Cloud computing: automating service elasticity in RESERVOIR
David Breitgand

In the first part of my talk, I will give a brief overview of RESERVOIR, a project funded by EU in the framework of the 7th Programme, led by IBM Haifa Research Labs. RESERVOIR explores novel technologies for federated cloud computing, aiming at sharing IT resources "without borders".

In the second part of my talk I will present a simple, yet powerful, methodology for application-independent diagnostic and remediation of performance hot spots in elastic multi-tier client/server applications, deployed as collections of black box Virtual Machines (VM) in an IaaS Cloud such as RESERVOIR. Our out-of-band black-box performance management system, Network Analysis for Remediating Performance Bottlenecks (NAP), listens to the TCP/IP traffic on the virtual network interfaces of the VMs comprising an application and analyzes statistical properties of this traffic.

From this analysis, which is application independent and transparent to the VMs, NAP identifies performance bottlenecks that might affect application performance and derives application resizing decisions that are most likely to alleviate performance degradation.

We prototyped our solution for the Xen hypervisor and evaluated it using the popular Trade6 benchmark that simulates a typical e-commerce application. Our results show that NAP successfully identifies performance bottlenecks in a complex multi-tier application setting, while incurring negligible performance overhead.
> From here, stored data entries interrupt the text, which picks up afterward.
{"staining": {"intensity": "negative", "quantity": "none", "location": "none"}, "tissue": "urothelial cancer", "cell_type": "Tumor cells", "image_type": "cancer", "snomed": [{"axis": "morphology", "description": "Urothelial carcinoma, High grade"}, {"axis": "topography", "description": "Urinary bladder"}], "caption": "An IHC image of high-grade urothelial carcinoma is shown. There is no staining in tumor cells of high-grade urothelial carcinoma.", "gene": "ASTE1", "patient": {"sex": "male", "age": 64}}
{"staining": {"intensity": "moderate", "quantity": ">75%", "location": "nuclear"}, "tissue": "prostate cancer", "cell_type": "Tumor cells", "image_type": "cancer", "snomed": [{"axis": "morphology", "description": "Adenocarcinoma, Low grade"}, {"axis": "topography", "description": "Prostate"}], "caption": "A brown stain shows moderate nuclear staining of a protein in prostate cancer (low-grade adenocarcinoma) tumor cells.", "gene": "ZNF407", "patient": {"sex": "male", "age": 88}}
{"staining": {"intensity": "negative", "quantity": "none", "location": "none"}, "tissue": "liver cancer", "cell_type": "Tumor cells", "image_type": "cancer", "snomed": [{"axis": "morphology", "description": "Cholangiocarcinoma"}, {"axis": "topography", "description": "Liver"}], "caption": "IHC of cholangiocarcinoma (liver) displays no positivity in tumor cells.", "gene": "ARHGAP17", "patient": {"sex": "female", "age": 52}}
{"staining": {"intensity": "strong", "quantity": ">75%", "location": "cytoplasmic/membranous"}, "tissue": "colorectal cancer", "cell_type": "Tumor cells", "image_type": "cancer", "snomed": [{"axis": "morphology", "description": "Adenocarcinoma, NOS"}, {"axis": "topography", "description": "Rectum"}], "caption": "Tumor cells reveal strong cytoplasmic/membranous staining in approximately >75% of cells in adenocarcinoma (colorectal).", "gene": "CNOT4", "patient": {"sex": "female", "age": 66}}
Muli Ben-Yehuda, David Breitgand, Michael Factor, Hillel Kolodner, Valentin Kravtsov, Dan Pelleg, "NAP, a Building Block for Remediating Performance Bottlenecks via Black Box Network Analysis", to appear in 6th IEEE International Conference on Autonomic Computing (ICAC'09), June 15-19, Barcelona, Spain.

Green storage and beyond - new challenges in today's storage systems
Dalit Naor

The landscape of storage technology is changing - performance is no longer the main objective. Storage systems today need to efficiently cope with data deluge and need to support new cost and business models for storing and preserving the data. In this talk I will review some emerging challenges in this area and will concentrate on one particular challenge - energy efficient storage systems. I will present two distinct approaches that were studied in our group at IBM Haifa Research Lab to deal with power reduction in storage systems. The first approach is based on turning off storage units while the other approach is based on reducing the power consumption by tuning the I/O workload.

For the first approach we consider large scale, distributed storage systems (a la Cloud) with built-in redundancy mechanisms. We investigate how such systems can reduce their power consumption during low-utilization time intervals by operating in a low-power mode, whereby a subset of the disks or nodes are powered down. We investigate the power savings attainable under various scenarios.

For the second approach, we must deal with the fact that real power measurements in storage are hard to come by. We developed a scalable power modeling method that estimates the power consumption of storage workloads. The modeling concept is based on identifying the major workload contributors to the power consumed by the disk arrays. Our power estimation results are highly accurate compared to real measurements conducted in a lab setting.

My talk will be based on: [1] Low Power Mode in Cloud Storage Systems, by Danny Harnik, Dalit Naor and Itai Segall, to appear in SMTPS 2009. and [2] Storage Modeling for Power Estimation, by Miriam Allalouf, Yuriy Arbitman, Michael Factor, Ronen Kat, Kalman Meth and Dalit Naor, to appear in SYSTOR 2009.